The FBI and Cybersecurity and Infrastructure Security Agency say that Americans should use encrypted apps such as iMessage and FaceTime to be safe from foreign hackers.
It’s an about-face for the FBI, which has for years demanded that Apple allow the agency unencrypted access to Messages. The new warning comes in the face of what it and the Cybersecurity and Infrastructure Security Agency (CISA) say is China’s ongoing Salt Typhoon hack.
“Our suggestion, what we have told folks internally, is not new here: Encryption is your friend, whether it’s on text messaging or if you have the capacity to use encrypted voice communication,” Jeff Greene, executive assistant director for cybersecurity at the CISA, told NBC News in a press call. “Even if the adversary is able to intercept the data, if it is encrypted, it will make it impossible.”
The FBI official on the call, who has asked to remain anonymous, also appeared to specifically recommend using iPhones.
“People looking to further protect their mobile device communications would benefit from considering using a cellphone that automatically receives timely operating system updates,” said the official, “[as well as] responsibly managed encryption and phishing resistant multi-factor authentication for email, social media and collaboration tool accounts.”
The FBI and CSIA warning follows incidents such as the Salt Typhoon group reportedly gaining access to US law enforcement’s wiretap network. It’s suspected that the group also hacked the iPhones of US presidential campaign officials.
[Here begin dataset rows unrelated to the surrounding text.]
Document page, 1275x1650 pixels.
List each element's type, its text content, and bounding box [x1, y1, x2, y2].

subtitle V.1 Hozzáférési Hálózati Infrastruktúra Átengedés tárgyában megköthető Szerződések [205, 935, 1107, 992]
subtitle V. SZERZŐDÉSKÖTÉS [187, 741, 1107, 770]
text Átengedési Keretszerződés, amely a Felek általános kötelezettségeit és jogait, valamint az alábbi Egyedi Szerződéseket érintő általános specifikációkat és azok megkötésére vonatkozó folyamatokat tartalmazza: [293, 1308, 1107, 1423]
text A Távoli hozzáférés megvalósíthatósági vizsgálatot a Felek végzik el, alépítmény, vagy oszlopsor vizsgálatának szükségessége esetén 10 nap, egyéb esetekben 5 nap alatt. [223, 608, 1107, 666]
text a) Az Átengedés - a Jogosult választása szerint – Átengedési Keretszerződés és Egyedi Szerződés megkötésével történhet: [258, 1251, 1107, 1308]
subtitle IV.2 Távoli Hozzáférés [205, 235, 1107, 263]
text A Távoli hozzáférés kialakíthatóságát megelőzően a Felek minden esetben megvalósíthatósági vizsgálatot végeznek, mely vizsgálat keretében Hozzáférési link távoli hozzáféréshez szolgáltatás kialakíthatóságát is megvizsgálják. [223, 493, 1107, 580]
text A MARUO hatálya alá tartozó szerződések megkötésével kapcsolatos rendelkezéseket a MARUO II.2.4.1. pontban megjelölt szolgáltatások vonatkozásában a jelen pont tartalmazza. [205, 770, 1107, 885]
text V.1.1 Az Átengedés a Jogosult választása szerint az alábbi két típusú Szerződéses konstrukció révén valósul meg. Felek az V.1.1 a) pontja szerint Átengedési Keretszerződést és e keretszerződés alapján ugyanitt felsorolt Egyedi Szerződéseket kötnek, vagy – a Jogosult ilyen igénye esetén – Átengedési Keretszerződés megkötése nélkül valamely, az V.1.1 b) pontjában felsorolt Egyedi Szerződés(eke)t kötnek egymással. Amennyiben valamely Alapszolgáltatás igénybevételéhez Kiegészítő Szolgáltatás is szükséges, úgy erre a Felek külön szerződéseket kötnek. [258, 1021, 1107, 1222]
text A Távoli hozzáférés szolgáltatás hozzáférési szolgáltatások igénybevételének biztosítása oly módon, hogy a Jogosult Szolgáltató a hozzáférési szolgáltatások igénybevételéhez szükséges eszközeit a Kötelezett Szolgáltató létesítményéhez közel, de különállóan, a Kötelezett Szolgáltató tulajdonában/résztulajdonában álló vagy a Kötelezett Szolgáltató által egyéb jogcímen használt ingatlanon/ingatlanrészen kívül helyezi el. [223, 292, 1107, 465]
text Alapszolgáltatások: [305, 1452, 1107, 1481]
The size of the law enforcement tap in particular is so large that Greene said it was impossible “to predict a time frame on when we’ll have full eviction.”
Both Apple’s iMessages and Google Messages are end to end encrypted, as is FaceTime. However, old-style text messages are not.
RCS is encrypted in Google’s implementation, but Apple reportedly preferred to work with the GSMA to add encryption to the standard RCS. As of September 2024, however, Google and Apple were still working on the issue.
So it appears for now that using RCS to send messages between iPhones and Android is not encrypted. That also means that if any iMessage group has even one Android member in it, the group’s conversation can potentially be read.